Activity: Each line from the beginning of the data below through the line containing "College has received the 2025" should be repeated exactly, please.

Records to use:
------------------------------

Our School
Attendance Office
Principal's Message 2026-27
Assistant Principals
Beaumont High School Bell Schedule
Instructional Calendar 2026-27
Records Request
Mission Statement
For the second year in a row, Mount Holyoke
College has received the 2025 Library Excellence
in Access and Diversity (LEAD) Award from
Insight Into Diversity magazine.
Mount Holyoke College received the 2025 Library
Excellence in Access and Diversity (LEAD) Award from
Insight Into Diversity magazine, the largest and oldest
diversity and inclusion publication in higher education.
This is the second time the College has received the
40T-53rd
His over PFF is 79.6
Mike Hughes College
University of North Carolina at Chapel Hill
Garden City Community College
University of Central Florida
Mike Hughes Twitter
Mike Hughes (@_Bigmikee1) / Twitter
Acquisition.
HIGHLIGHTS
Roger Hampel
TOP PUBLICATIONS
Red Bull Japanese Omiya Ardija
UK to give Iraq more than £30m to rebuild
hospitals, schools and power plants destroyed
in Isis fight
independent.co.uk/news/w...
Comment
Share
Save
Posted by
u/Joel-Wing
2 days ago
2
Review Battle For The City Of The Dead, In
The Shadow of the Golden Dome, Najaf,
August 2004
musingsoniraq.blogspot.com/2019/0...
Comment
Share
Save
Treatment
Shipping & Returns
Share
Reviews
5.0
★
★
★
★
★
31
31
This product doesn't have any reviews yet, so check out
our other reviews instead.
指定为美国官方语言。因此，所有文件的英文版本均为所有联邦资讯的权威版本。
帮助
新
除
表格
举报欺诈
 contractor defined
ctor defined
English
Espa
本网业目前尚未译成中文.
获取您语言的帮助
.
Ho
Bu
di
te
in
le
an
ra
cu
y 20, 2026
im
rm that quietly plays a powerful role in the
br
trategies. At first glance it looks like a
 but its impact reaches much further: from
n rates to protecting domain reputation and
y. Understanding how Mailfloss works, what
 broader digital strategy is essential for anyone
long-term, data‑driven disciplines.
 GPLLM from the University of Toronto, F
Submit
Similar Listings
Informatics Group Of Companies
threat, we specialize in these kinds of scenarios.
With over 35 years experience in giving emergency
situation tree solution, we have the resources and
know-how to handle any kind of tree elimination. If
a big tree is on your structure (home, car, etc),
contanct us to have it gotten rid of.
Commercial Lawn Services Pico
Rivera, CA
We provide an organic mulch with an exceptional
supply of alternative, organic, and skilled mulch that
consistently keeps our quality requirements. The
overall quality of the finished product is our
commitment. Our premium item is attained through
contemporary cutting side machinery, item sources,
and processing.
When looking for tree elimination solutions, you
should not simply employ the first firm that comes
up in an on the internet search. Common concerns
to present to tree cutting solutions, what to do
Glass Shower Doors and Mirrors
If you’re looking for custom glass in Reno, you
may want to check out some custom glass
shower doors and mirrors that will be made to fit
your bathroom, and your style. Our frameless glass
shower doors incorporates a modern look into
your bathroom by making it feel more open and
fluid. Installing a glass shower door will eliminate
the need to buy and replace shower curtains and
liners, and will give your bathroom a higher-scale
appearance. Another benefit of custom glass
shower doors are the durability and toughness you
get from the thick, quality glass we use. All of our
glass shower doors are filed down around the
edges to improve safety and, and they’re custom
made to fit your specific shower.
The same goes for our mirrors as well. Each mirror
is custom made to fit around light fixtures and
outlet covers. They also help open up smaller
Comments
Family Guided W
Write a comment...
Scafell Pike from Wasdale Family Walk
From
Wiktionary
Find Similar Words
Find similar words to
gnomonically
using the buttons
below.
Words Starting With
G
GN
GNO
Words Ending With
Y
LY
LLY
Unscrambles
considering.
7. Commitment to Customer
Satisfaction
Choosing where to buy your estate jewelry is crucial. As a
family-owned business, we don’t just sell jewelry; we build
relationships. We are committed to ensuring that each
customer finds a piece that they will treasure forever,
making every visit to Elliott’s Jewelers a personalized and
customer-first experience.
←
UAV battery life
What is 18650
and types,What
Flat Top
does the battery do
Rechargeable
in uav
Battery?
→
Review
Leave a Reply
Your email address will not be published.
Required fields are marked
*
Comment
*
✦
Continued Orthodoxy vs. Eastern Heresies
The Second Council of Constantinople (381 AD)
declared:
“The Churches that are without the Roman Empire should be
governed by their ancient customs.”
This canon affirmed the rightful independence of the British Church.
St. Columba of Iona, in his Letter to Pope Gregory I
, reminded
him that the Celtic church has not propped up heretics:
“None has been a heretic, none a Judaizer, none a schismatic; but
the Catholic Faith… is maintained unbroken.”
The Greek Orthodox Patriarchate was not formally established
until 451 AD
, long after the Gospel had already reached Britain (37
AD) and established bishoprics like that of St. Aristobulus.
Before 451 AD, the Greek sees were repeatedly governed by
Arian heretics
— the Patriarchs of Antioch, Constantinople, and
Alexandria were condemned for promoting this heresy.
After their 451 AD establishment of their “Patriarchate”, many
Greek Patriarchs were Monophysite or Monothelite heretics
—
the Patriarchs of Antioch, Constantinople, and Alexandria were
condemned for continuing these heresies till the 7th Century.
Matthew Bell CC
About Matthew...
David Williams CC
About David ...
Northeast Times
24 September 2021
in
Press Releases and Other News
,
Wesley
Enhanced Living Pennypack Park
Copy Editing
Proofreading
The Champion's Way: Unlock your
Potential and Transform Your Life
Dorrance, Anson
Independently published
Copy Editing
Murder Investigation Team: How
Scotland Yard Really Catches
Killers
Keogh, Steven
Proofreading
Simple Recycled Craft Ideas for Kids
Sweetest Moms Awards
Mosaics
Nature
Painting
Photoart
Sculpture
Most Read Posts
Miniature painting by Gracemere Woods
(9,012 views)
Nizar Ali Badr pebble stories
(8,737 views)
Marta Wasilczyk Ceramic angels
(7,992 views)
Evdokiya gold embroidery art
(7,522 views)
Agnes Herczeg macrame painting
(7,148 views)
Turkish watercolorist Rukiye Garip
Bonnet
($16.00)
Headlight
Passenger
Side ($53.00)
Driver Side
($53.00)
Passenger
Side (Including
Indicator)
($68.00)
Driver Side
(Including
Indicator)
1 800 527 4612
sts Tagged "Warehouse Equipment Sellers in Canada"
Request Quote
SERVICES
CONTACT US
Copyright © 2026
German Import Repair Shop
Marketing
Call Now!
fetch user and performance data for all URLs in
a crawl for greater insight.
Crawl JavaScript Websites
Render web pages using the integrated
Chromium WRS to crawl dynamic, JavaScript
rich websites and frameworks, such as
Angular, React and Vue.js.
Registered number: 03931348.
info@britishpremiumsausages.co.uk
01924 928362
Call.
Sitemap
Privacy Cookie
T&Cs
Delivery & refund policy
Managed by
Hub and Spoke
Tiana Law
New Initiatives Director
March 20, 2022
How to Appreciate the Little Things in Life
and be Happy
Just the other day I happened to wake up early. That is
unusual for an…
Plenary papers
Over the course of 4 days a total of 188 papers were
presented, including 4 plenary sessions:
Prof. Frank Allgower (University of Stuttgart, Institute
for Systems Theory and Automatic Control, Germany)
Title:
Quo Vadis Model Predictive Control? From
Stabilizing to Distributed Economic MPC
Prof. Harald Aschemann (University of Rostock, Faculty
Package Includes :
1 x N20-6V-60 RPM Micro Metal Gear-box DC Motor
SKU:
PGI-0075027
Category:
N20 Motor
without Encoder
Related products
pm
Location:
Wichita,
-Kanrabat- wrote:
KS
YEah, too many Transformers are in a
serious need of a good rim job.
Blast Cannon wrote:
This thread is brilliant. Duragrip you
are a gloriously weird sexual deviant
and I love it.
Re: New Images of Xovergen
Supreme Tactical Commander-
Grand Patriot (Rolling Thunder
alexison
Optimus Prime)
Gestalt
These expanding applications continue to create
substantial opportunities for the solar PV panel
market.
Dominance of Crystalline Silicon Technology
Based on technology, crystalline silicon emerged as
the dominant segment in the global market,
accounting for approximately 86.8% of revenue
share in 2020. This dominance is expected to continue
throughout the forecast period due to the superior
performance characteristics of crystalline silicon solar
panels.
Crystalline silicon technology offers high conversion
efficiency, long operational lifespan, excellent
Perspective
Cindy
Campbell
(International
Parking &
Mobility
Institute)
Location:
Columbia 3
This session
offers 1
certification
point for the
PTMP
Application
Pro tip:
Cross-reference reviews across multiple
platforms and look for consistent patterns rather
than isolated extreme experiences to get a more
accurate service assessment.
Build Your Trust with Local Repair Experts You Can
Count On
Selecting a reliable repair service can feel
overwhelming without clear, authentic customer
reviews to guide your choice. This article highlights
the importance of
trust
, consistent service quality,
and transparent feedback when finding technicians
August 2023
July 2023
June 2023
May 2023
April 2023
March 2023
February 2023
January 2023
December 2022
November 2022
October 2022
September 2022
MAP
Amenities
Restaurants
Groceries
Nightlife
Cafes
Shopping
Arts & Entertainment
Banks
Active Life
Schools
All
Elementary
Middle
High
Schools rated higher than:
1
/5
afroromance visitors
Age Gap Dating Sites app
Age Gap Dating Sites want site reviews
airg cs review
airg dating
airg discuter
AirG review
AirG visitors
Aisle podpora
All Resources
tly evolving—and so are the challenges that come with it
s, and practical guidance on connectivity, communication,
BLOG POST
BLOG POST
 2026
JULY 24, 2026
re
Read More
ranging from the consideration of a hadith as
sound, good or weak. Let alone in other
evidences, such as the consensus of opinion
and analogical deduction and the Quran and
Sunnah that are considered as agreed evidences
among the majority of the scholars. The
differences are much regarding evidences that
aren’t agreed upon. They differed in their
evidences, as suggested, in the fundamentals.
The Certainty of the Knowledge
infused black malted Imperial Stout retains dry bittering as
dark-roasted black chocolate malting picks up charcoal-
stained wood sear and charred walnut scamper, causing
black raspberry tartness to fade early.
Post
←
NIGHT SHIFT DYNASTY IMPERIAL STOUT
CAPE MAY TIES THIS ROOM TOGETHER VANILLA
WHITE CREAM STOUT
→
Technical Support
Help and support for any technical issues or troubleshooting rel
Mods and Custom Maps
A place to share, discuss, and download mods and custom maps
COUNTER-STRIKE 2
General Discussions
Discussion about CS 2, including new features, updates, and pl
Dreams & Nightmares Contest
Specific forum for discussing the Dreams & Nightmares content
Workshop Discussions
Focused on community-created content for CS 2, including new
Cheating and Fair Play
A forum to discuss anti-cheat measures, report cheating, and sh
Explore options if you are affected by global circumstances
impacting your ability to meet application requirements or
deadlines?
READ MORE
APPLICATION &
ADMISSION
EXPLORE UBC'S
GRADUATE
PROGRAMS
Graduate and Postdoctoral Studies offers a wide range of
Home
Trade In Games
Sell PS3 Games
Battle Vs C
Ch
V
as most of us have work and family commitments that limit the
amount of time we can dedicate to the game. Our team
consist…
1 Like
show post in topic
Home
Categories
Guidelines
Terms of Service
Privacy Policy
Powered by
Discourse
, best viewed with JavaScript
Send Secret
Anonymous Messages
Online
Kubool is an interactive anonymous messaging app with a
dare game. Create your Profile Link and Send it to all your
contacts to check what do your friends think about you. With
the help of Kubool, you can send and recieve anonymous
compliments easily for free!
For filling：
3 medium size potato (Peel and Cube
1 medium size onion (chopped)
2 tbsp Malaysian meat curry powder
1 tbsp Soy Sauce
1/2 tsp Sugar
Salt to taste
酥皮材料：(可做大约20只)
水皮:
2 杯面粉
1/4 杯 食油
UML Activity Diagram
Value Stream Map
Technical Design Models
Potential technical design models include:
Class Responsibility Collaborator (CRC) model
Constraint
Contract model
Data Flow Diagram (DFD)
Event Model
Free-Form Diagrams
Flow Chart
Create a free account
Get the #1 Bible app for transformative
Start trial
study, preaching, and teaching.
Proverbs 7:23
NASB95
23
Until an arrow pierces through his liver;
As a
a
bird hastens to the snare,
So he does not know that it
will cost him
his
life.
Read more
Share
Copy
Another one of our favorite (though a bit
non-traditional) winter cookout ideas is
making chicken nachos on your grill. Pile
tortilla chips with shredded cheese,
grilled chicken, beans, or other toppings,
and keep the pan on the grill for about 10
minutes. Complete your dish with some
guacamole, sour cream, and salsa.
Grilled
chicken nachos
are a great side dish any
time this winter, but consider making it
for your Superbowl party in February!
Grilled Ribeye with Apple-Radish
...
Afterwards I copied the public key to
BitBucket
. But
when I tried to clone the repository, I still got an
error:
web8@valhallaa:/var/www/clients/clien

------------------------------

Response box:
Our School
Attendance Office
Principal's Message 2026-27
Assistant Principals
Beaumont High School Bell Schedule
Instructional Calendar 2026-27
Records Request
Mission Statement
For the second year in a row, Mount Holyoke
College has received the 2025 Library Excellence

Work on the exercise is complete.